For Joe Biden and every other dementia patient, this disease doesn’t improve, stabilize, or go into remission.  The remaining days of those afflicted are a downward spiral of “new normals” to which loved ones have no choice but to adjust. 

The real issue for Biden isn’t what we see, but what is happening behind the scenes. He might pull off a ten-minute address reading from a teleprompter -- albeit with increasing difficulty and such strain on his face and in his voice that it hurts to watch.  But afterwards and behind the Oval Office doors, is when the bedlam begins -- repeated questions about where he is, what is going on, who is with him; difficulty recalling events; garbled speech; and temper tantrums.  Some withdraw; others become belligerent.

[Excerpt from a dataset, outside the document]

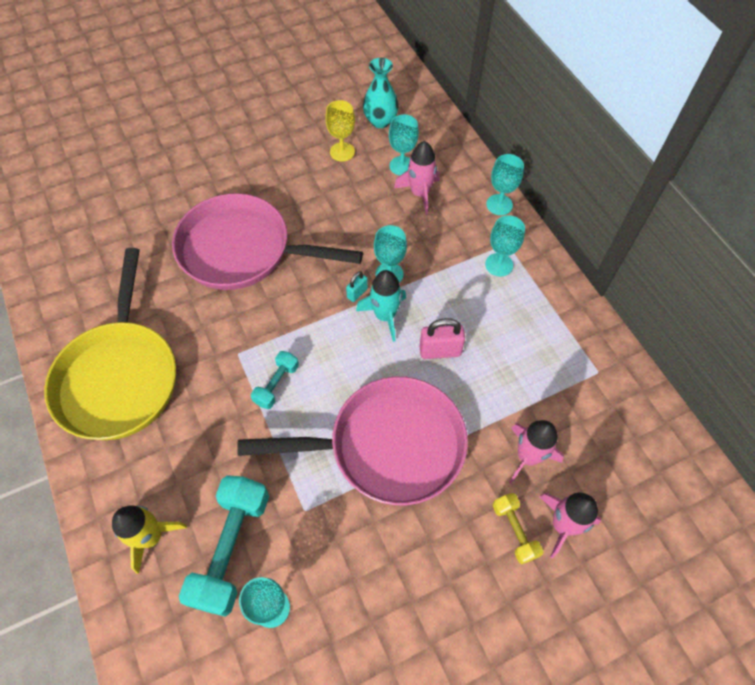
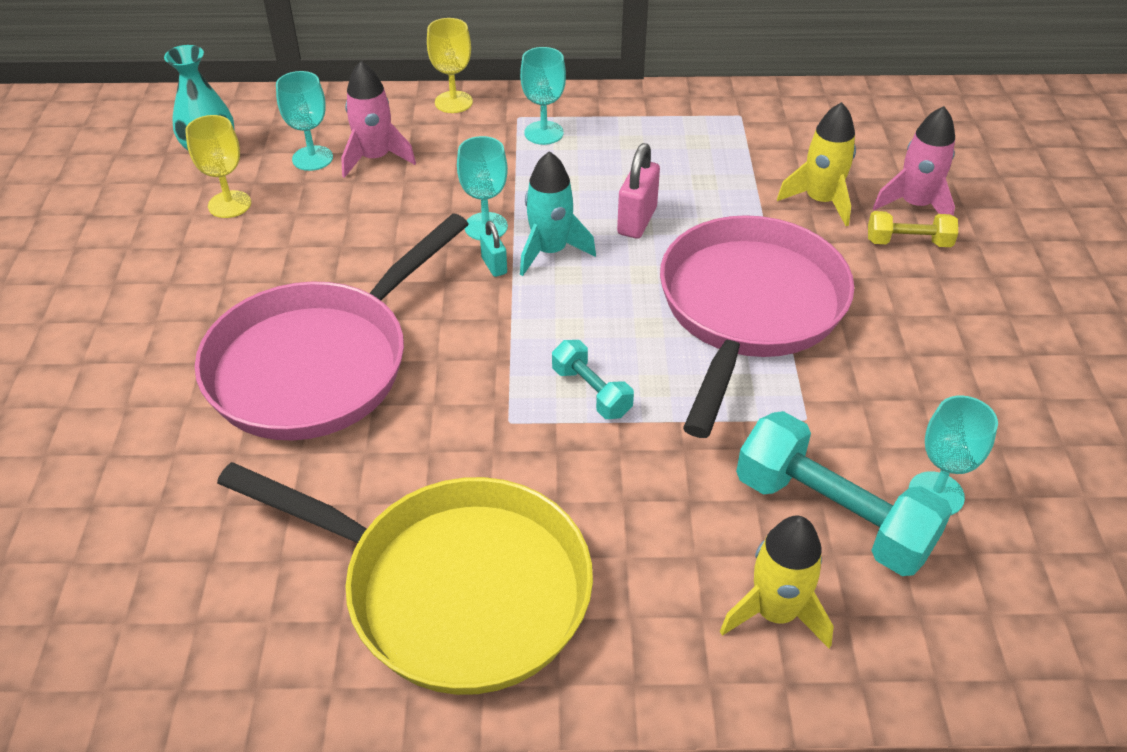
camera: 65 degrees left, 15 degrees down
turquoise goblet [486,154,524,215] -> yellow goblet [427,18,473,113]
pink rocket [509,420,564,484] -> yellow rocket [777,102,856,226]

Speech is nonsensical, anxiety acute, and paranoia common.

As Biden himself would say:  this is serious business, folks.  No joke.

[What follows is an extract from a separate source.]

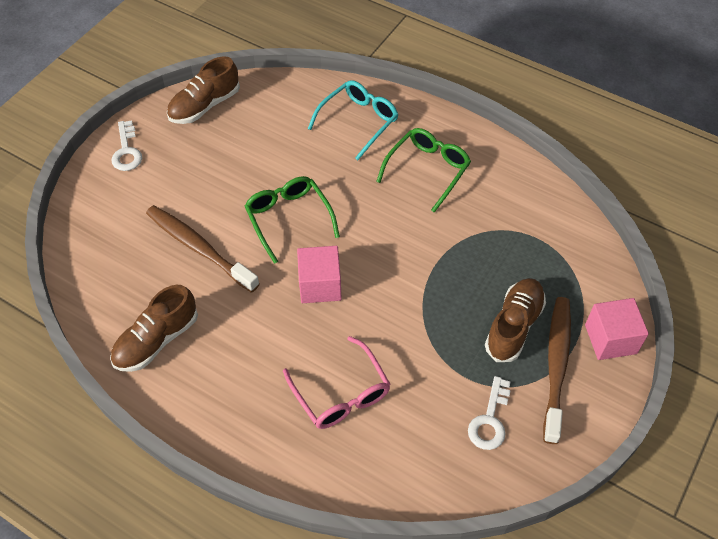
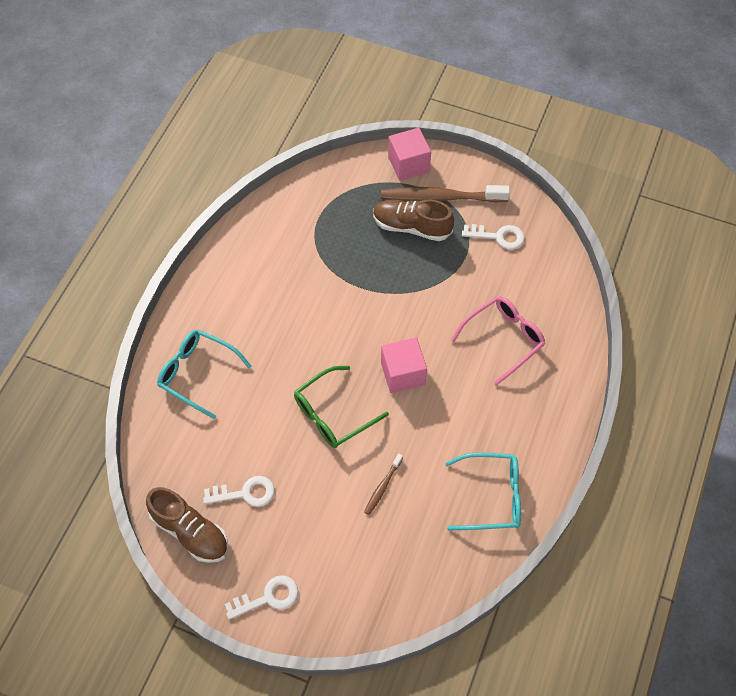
camera: 100 degrees left, 5 degrees up
brown shoe [110,285,198,372] -> turquoise glasses [445,452,521,530]
brown toothbrush [146,205,260,293] -> brown toothbrush [364,454,403,515], size x0.47
green glasses [376,128,471,213] -> none
none -> white key [203,476,275,507]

How does this end?  Biden will be forced to resign probably within six months, a year at the latest.  If the powers that be meet any resistance from the Bidens, they’ll threaten to 25th Amendment him and Congress will determine his fitness to hold office.  That requires a 2/3 majority vote each in the House and Senate -- a higher bar than the alternative of impeachment, which requires a majority in the House and 2/3 of the Senate to convict/remove.  While impeachment is a viable alternative, it requires high crimes and misdemeanors.  Thus, to force Joe’s hand, those in charge will circle back… to his Ukraine and China “dealings.” 

Faced with tying up Congress with a messy 25th Amendment process that puts his health on full display or an ugly impeachment with all that implies, Joe will capitulate and resign, and Kamala will be president.  Under the 25th Amendment, her pick for VP requires a majority vote of the House and Senate.  If they wait until the mid-terms to force Joe’s resignation and they lose the House, House Republicans could stonewall vote after vote and the VP position could remain vacant.  Not only would we lack a VP, but there wouldn’t be anyone to break ties in the Senate -- all the more challenging if the Senate remains at 50-50 or close to that after 2022.

Then again, even if Kamala is installed before 2022 and the House approves her VP, it’s highly likely the Senate vote would be tied… and there won’t  be a VP to break the tie!  According to the Senate website, in the absence of a VP, the President Pro Tempore presides over the Senate but authority to break ties lies strictly with the VP.    

I’m not sure if this constitutes a constitutional crisis or just a conundrum, but it would be choppy nonetheless.  Congress would likely craft legislation to fill the vacant veep position.  That would raise hotly debated amendment concerns but, given the last four years, we should be used to the extraordinary when it comes to the Constitution and political warfare.

I don’t foresee any whistleblowers revealing the behind-the-scenes truth about Biden’s condition, but that’s okay. It won’t be long before the cat’s out of the bag and Joe is out of the White House.  We’ll just have to wait-and-see what happens next.